The following are the methods used to interact with each option created.
This method assigns the values to the option created, according to the way it's containing menu is defined and the parameters we want for such option as is its destination. This method shouldn't be called on its own, because class Screen already has one method to create options and assign them to a specific menu. The prototype for this method is:
void configure(String content, int sizex, int sizey, int pos, int destinationType, int destinationIndex)
Methods accessed by others from Screen class. These return and integer corresponding to the type and index of the screen they lead to. It's not needed to call this methods directly, there are functions that do that and update the screen at the same time.
With this method, an option is drawn. This is another method that shouldn't be called directly, as there are other methods in the next classes that call it for all the options in a menu.
This function requires the parameters shown in its prototype:
void drawOpt(int page, int pos, int optPPage)
These parameters are obtained automatically from the method drawMenu in Menu that draws all the options within it. In this method, if the option is selected, then it will be printed in a filled rectangle, otherwise, it will appear as a black rectangle.
This class is used to create menus and keep their attributes stored throughout the use of the interface.

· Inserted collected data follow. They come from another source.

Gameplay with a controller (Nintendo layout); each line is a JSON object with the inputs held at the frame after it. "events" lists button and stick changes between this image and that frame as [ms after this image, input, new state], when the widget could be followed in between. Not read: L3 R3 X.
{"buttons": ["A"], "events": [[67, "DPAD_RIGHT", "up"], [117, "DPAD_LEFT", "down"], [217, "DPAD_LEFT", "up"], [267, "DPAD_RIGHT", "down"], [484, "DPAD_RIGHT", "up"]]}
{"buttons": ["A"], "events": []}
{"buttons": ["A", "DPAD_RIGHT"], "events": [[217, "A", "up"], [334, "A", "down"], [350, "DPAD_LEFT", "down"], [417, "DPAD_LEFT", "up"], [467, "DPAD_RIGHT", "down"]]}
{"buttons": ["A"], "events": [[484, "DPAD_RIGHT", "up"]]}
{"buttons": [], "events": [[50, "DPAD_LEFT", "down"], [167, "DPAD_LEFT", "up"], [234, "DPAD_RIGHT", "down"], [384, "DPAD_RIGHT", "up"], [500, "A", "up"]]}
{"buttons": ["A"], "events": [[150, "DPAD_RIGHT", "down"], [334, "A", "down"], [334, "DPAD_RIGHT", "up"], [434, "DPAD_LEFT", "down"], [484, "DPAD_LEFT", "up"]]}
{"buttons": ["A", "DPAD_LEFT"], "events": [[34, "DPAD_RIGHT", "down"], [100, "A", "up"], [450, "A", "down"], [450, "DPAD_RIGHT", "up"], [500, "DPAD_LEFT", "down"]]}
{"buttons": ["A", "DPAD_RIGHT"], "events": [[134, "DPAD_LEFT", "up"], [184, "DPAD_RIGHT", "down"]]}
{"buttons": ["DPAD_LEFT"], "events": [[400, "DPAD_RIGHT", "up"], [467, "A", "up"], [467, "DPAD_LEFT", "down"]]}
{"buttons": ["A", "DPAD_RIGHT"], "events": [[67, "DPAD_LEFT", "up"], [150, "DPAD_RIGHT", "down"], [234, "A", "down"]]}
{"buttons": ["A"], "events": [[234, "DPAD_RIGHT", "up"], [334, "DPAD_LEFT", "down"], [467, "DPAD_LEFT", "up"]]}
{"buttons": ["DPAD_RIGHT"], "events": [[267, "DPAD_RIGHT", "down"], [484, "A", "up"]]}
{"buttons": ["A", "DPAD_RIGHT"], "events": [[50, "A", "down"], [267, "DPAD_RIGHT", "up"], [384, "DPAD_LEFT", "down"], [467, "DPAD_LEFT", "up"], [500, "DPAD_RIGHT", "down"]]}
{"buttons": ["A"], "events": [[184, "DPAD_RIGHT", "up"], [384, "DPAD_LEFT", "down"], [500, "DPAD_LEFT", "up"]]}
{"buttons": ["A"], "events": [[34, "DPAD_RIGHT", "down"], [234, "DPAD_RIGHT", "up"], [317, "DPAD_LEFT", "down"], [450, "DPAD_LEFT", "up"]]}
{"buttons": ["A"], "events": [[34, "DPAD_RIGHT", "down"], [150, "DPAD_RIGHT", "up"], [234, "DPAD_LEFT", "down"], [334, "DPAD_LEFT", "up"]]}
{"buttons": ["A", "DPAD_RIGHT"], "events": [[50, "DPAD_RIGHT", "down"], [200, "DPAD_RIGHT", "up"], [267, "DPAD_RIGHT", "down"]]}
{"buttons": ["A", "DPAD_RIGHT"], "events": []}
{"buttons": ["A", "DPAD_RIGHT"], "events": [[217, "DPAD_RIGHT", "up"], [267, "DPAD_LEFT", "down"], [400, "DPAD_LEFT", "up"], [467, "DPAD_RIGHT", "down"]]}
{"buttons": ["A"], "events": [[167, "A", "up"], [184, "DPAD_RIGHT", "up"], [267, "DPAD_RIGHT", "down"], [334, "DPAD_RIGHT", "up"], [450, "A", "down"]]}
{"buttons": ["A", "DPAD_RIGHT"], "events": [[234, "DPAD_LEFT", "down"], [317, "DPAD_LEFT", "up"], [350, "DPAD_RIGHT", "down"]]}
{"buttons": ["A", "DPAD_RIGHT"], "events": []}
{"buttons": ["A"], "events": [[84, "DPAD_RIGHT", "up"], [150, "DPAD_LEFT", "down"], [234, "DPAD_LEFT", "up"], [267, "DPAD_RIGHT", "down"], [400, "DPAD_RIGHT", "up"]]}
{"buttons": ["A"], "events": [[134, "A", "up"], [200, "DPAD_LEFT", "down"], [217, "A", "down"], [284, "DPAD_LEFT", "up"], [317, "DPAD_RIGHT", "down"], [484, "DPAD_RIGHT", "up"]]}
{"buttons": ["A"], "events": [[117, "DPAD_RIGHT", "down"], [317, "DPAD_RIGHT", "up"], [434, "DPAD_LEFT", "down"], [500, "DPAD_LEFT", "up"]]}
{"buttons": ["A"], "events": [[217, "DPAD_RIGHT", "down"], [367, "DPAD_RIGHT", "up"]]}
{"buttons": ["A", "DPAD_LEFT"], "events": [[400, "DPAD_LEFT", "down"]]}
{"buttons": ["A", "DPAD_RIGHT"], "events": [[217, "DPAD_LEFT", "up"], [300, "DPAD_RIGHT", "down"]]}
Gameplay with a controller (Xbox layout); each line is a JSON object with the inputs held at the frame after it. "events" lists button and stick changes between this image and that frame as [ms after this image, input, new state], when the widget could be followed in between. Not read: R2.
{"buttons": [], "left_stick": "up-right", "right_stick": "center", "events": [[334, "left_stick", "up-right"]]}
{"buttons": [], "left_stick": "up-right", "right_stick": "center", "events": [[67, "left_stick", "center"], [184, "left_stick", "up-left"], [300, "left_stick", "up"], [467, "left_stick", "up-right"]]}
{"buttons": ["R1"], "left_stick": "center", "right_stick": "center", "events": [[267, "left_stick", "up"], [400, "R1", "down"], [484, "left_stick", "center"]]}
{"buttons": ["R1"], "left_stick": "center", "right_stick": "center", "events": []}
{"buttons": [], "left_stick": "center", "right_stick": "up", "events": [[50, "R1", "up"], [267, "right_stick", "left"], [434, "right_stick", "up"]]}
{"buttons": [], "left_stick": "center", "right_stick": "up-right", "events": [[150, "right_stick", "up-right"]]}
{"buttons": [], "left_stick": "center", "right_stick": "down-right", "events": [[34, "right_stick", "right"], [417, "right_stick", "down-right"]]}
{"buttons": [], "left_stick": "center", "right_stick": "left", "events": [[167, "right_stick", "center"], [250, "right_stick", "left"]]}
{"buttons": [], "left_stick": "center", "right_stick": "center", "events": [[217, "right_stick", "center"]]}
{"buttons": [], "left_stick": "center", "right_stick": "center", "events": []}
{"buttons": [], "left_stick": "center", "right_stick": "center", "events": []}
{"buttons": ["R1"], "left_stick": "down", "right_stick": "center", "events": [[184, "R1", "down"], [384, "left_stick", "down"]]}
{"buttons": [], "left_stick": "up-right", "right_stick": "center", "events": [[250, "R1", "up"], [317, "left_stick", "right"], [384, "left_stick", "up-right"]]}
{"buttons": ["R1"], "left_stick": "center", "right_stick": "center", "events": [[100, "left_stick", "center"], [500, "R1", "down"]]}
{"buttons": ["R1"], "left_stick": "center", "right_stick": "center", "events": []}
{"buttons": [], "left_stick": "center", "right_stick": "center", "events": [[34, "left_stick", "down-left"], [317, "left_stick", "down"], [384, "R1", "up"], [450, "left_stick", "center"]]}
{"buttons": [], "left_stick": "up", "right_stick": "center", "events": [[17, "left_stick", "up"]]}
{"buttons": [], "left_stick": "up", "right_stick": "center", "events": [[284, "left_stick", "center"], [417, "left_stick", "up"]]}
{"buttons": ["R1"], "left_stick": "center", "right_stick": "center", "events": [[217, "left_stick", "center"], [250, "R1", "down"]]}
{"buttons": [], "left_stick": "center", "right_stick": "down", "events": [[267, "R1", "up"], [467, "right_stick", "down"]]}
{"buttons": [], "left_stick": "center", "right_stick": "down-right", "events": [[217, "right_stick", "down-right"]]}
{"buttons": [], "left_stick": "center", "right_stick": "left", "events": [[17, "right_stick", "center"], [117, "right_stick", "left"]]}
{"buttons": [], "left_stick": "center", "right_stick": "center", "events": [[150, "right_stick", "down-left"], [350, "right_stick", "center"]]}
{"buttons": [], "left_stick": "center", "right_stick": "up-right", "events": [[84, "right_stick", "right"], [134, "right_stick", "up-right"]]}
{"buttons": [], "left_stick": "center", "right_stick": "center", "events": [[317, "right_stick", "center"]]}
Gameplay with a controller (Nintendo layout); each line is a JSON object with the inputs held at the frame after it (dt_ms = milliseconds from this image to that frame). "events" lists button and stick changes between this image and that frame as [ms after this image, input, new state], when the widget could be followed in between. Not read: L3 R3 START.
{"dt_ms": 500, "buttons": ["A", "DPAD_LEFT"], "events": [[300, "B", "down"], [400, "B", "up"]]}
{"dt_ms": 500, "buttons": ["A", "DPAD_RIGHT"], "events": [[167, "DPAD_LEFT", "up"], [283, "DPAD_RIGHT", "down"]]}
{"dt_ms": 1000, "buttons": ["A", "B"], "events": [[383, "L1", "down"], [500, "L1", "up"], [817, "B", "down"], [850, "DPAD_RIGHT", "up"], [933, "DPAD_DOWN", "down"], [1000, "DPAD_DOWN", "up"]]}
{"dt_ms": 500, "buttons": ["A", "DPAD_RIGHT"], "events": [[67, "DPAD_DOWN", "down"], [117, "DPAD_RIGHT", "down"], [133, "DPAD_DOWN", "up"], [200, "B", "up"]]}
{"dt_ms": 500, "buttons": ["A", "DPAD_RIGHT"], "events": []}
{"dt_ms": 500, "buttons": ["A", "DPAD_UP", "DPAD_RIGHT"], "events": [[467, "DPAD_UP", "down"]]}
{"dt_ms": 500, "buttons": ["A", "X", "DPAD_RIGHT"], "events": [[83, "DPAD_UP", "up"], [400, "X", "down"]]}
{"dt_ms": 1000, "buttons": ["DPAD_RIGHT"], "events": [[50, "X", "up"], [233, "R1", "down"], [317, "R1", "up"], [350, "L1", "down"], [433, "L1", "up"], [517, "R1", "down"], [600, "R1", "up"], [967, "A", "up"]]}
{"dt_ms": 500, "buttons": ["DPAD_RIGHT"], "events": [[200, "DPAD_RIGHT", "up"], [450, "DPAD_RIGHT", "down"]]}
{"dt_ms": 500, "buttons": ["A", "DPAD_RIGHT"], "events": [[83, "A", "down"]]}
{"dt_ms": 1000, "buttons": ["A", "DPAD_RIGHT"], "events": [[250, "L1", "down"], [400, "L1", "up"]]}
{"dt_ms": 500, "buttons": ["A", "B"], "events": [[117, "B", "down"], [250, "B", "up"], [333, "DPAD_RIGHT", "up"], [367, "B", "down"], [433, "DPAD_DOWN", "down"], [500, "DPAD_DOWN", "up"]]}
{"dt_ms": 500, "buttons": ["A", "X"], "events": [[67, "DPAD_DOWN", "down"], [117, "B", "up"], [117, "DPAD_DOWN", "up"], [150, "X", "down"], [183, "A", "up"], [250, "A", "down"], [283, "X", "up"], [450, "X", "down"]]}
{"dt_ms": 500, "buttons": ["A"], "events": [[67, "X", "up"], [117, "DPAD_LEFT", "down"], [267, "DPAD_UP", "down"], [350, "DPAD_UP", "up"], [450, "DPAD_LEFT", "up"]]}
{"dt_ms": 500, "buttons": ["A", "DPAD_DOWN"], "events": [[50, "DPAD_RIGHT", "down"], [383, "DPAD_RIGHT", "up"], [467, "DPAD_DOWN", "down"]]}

The following attributes belong to this class:
private:
int sizex;
int sizey; //Y size of each option in the menu
int options = 0; //This indicates the number of options created
int pos = 0; //This indicates the position of the cursor
int page = 0; //If the menu is too long, this indicates the page that is being displayed
Option opt[MAX_OPTIONS];
int optPPage;
int previousScreen = 0;
int previousContentType = 0;
Where:
Now, we'll talk about the methods included in this class.
To create a menu, it's important to configure it first. That's where this method is applied, though not directly, since there is another method in Screen that calls for this method and creates a menu for the interface. The prototype for this method is as follows:
void configure(int sizex, int sizey)
From the height of each option, it is possible to determine the number of options by each page of the menu. As a result, in this method, optPPage is assigned too.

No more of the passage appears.